|5.2.2 Bales in box containers|
|As a homogeneous cargo, bales are relatively easy to pack and secure. In each individual case, how the bales should be packed depends on the dimensions and proportions of the bales. Also of importance for operating procedures is whether forklift trucks without add-ons or with bale clamps can be used, since this determines whether, for example, floor and interlayer dunnage of wooden boards or thick battens must be laid so that the bales can be handled with normal forks.
The strength of the bales and the way in which they are strapped or wrapped is also relevant to handling. Some bales, e.g. those consisting of combed top, are very sensitive and require particularly careful operating procedures.
Purely manual stowage is impossible because the individual bales are so heavy. An exception could be made if hard-top open-top containers are used, since these allow the bales to be directly set down using lifting gear with wool hooks or similar load suspension devices, individual bales then having merely to be straightened. Manual stacking is out of the question.
As a rule, standard box containers are used. The stowage factors mean that really only 20' containers can be used - 40' containers could only be used for relatively loosely compressed bales of light materials.
Bales requiring stowage consist in particular of sheep's wool, cotton and tobacco of widely varying origin, combed top, textiles, cellulose, paper, aluminum residues, waste paper etc. Many natural fibers, such as sisal etc, which used to be transported (carried) in bales, are now more and more frequently shipped in further-processed forms, such as "hanks", reels etc. Natural rubber, empty bags (gunnies) and similar products are still transported in bales, however.
The bales are packed standing, with their narrow, rounded sides in the lengthwise direction.
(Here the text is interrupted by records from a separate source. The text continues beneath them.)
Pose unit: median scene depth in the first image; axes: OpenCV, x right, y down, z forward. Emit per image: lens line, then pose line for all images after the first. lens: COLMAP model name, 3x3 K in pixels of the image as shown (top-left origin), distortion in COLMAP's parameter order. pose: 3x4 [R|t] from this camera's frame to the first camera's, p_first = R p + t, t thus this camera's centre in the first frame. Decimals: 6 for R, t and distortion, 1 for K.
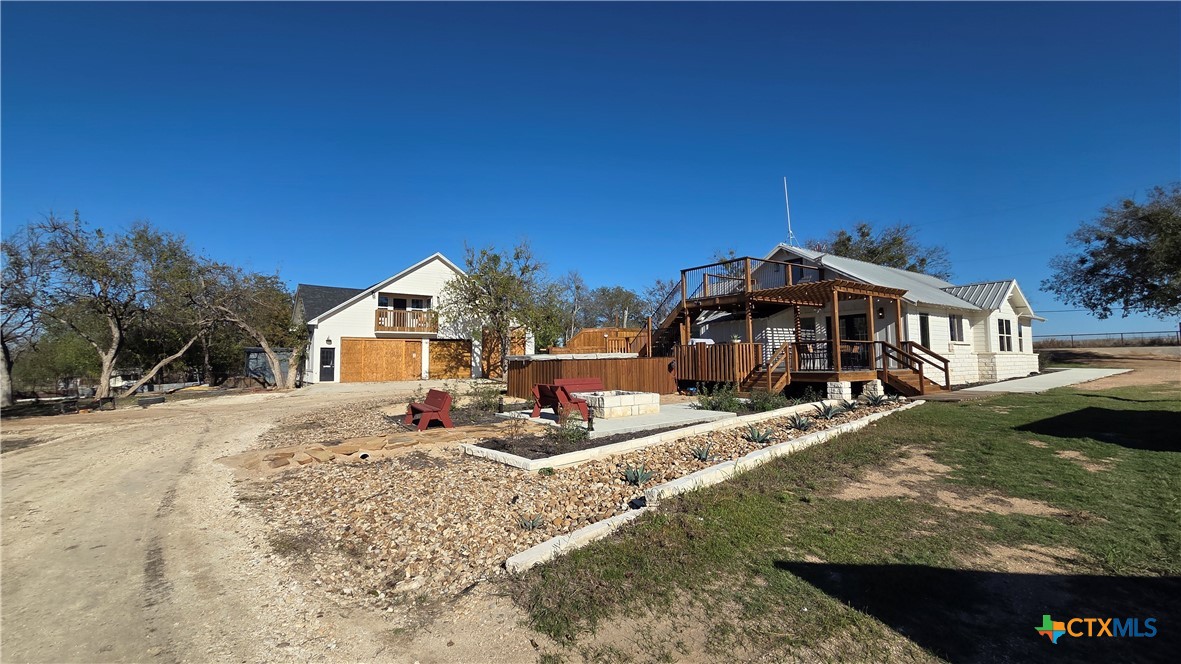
lens RADIAL K [[482.9, 0, 591.7], [0, 482.9, 330.1], [0, 0, 1]] dist [-0.000468, 0.000698]
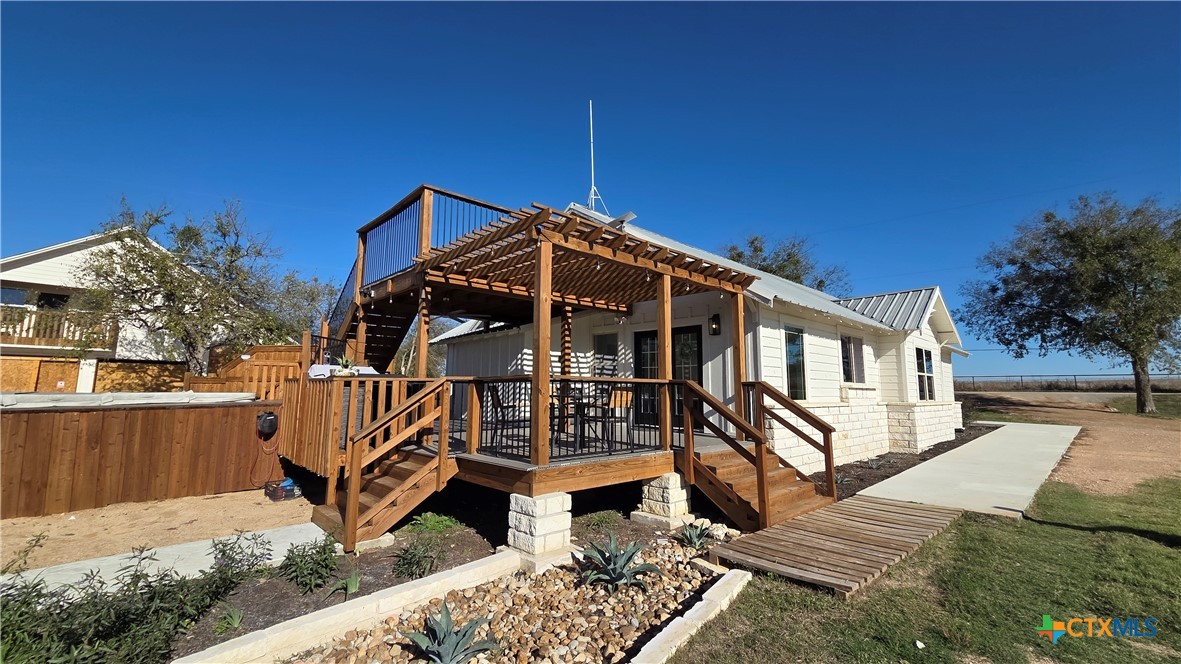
lens RADIAL K [[482.9, 0, 589.6], [0, 482.9, 332.4], [0, 0, 1]] dist [-0.000468, 0.000698]
pose [[0.990494, 0.035723, 0.132833, 0.335147], [-0.027861, 0.997774, -0.060583, 0.006296], [-0.134701, 0.056306, 0.989285, 0.430913]]
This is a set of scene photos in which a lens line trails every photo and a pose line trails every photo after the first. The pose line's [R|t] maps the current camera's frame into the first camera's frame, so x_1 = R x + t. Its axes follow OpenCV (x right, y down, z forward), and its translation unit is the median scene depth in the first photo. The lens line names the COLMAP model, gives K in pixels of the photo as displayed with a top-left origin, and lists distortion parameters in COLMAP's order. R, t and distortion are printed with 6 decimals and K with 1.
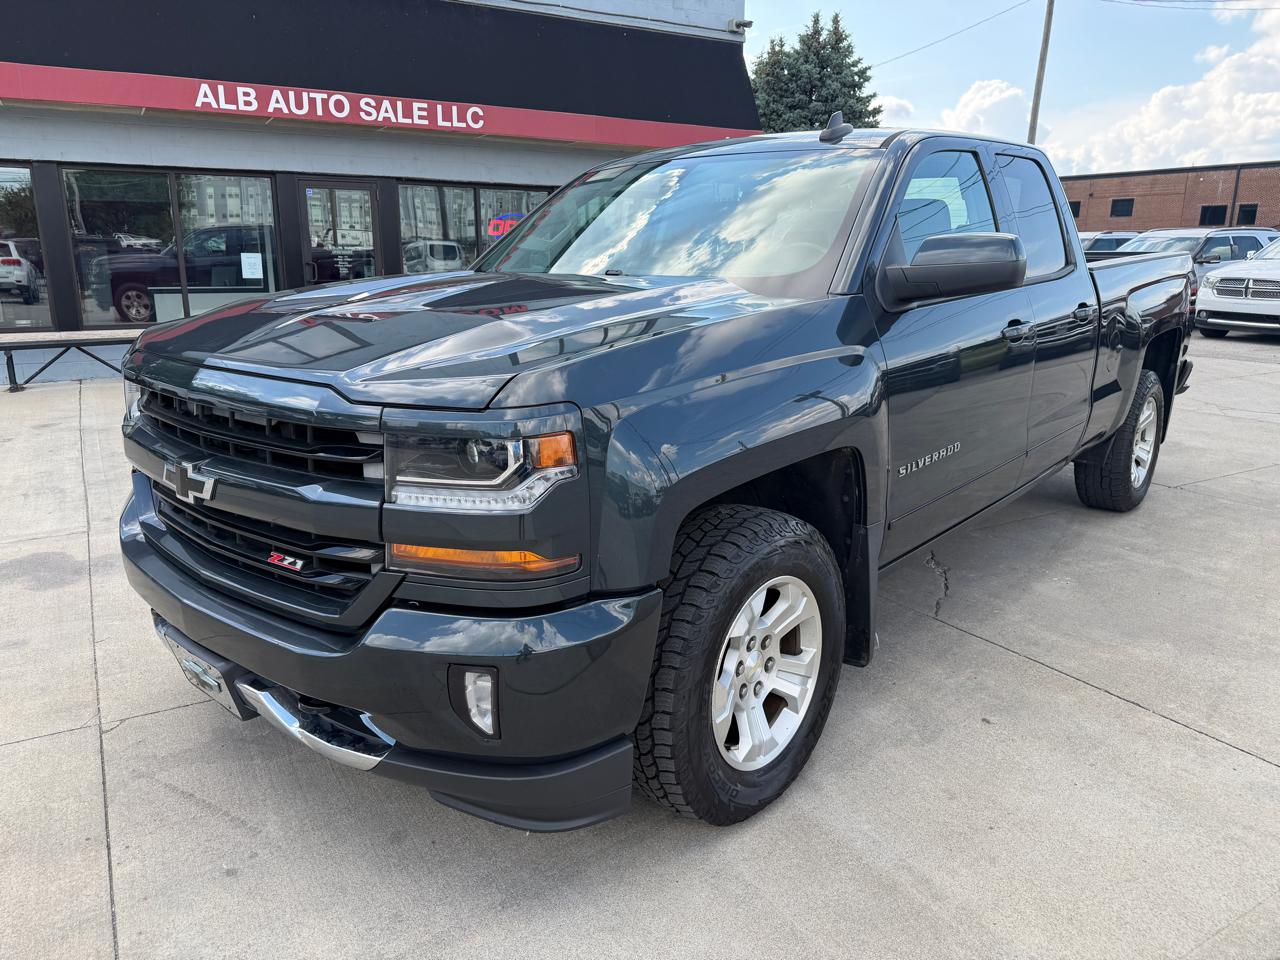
lens RADIAL K [[911.0, 0, 632.2], [0, 911.0, 478.5], [0, 0, 1]] dist [0.025621, -0.025295]
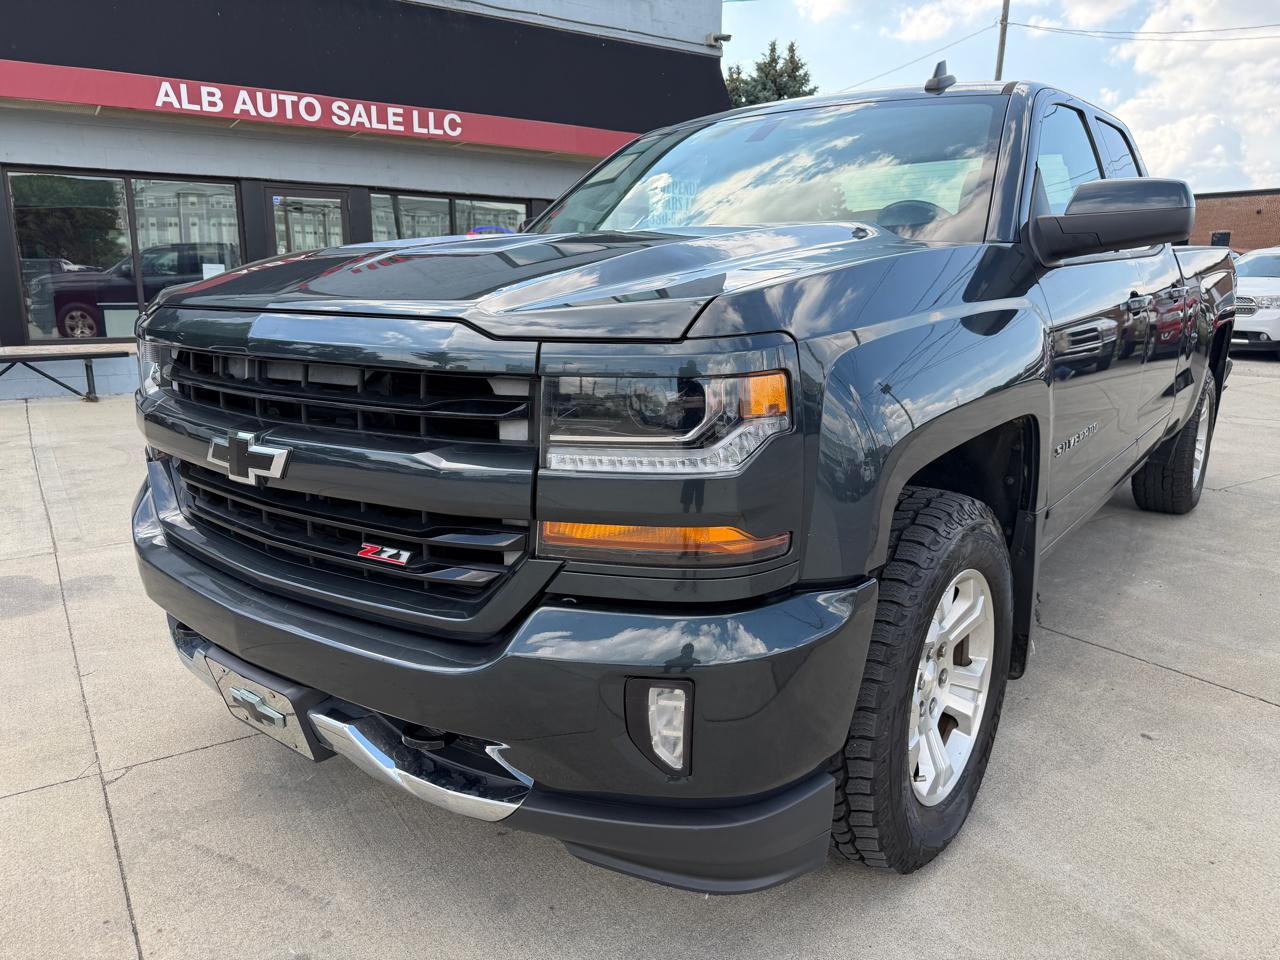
lens RADIAL K [[911.0, 0, 641.0], [0, 911.0, 484.9], [0, 0, 1]] dist [0.025621, -0.025295]
pose [[0.998024, -0.012941, 0.061490, -0.156727], [0.014469, 0.999596, -0.024465, 0.040521], [-0.061149, 0.025306, 0.997808, 0.158206]]
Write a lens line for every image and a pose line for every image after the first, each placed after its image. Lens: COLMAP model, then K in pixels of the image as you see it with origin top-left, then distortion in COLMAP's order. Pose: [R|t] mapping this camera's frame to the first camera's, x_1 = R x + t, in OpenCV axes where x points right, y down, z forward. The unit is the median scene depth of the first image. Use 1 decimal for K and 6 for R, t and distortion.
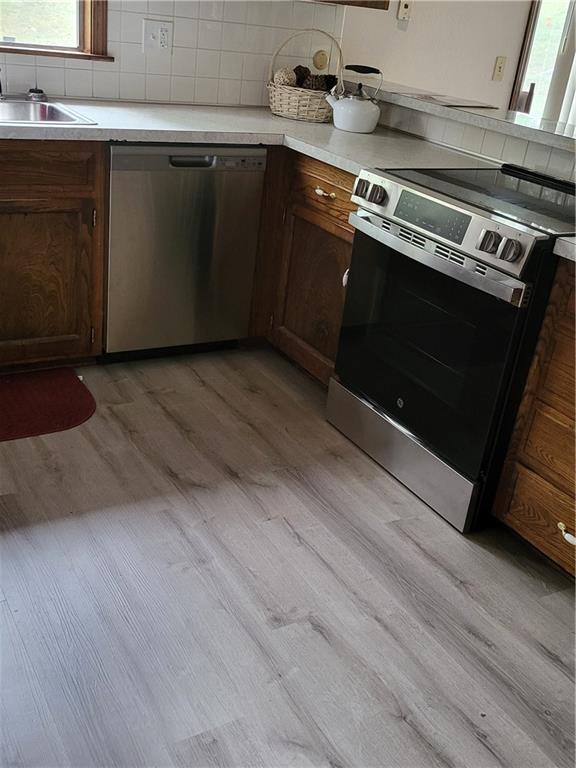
lens RADIAL K [[815.2, 0, 288.0], [0, 815.2, 384.0], [0, 0, 1]] dist [0.102540, -0.024042]
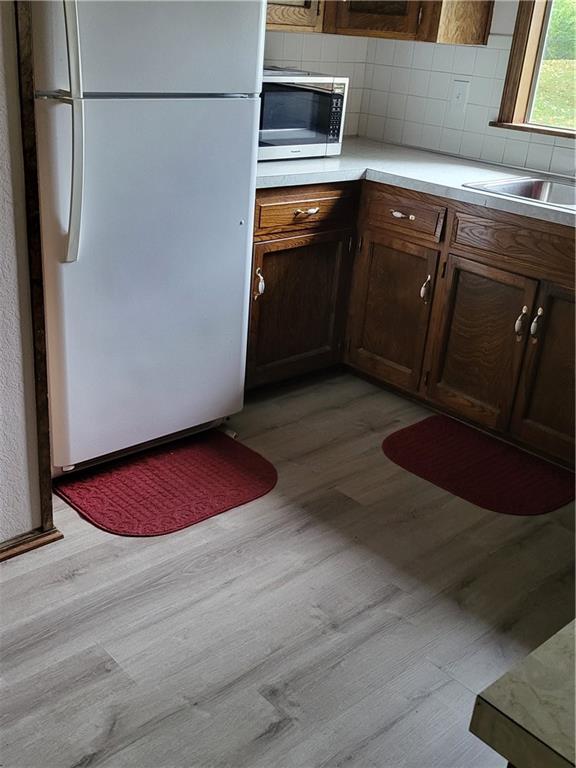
lens RADIAL K [[829.7, 0, 288.0], [0, 829.7, 384.0], [0, 0, 1]] dist [-0.008804, -0.009784]
pose [[0.206700, 0.283281, -0.936497, 0.583305], [-0.466545, 0.869877, 0.160155, -0.126749], [0.860006, 0.403814, 0.311967, 0.461277]]
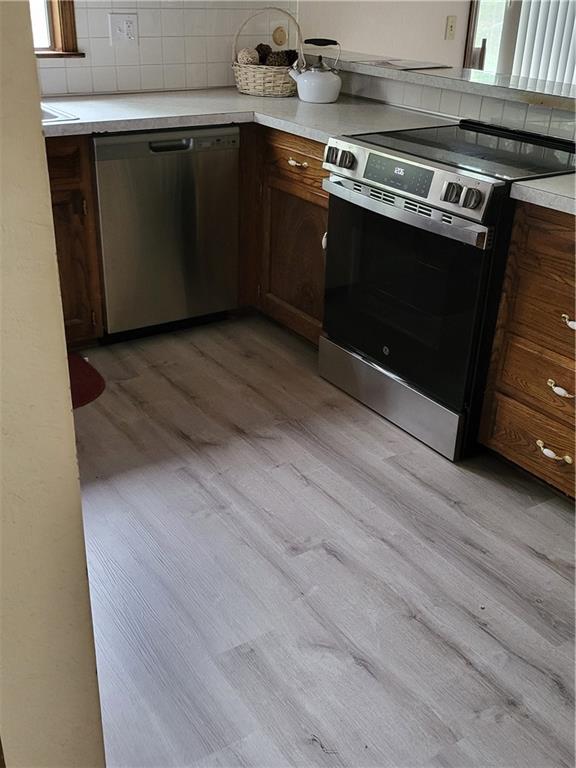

Wooden dunnage is not required if the bales are handled with bale clamps. The advantage is that no additional moisture is introduced into the container and sensitive bales do not suffer pressure damage.
If wooden dunnage is laid, it should be kiln dry or at least dry. If the moisture content is not known, the lumber should be covered with strips of material which can neither damage the bales nor allow moisture to pass through. In the example, the lumber is laid in such a way that the bales can be picked up in pairs by the forklift truck. To simplify packing and stripping operations, the bales can be tied together in pairs with binder twine. If there is a risk of pressure damage, wooden dunnage must not be laid or it must be laid sufficient densely to prevent pressure damage while still leaving sufficient gaps for forks to pass between it.
Here the bales were packed standing, but with their rounded sides in the transverse direction. The wooden dunnage was laid in such a way that the bales can be picked up individually and the forks can be positioned close to the bale edges.
Tobacco bales are very sensitive to pressure damage and must be stowed flat. Special measures with regard to air circulation etc. are described under Basic stowage methods.
Because the bales are so dimensioned that they occupy the full width of the container, the gap at the front end wall of the container is filled with a wooden lattice. A lattice of similar construction, but with additional squared lumber, is positioned on the door side.
The smooth tops of the bales point towards the outer walls of the container. If contact with the container walls was likely to cause degradation in quality, appropriate measures would have to be taken.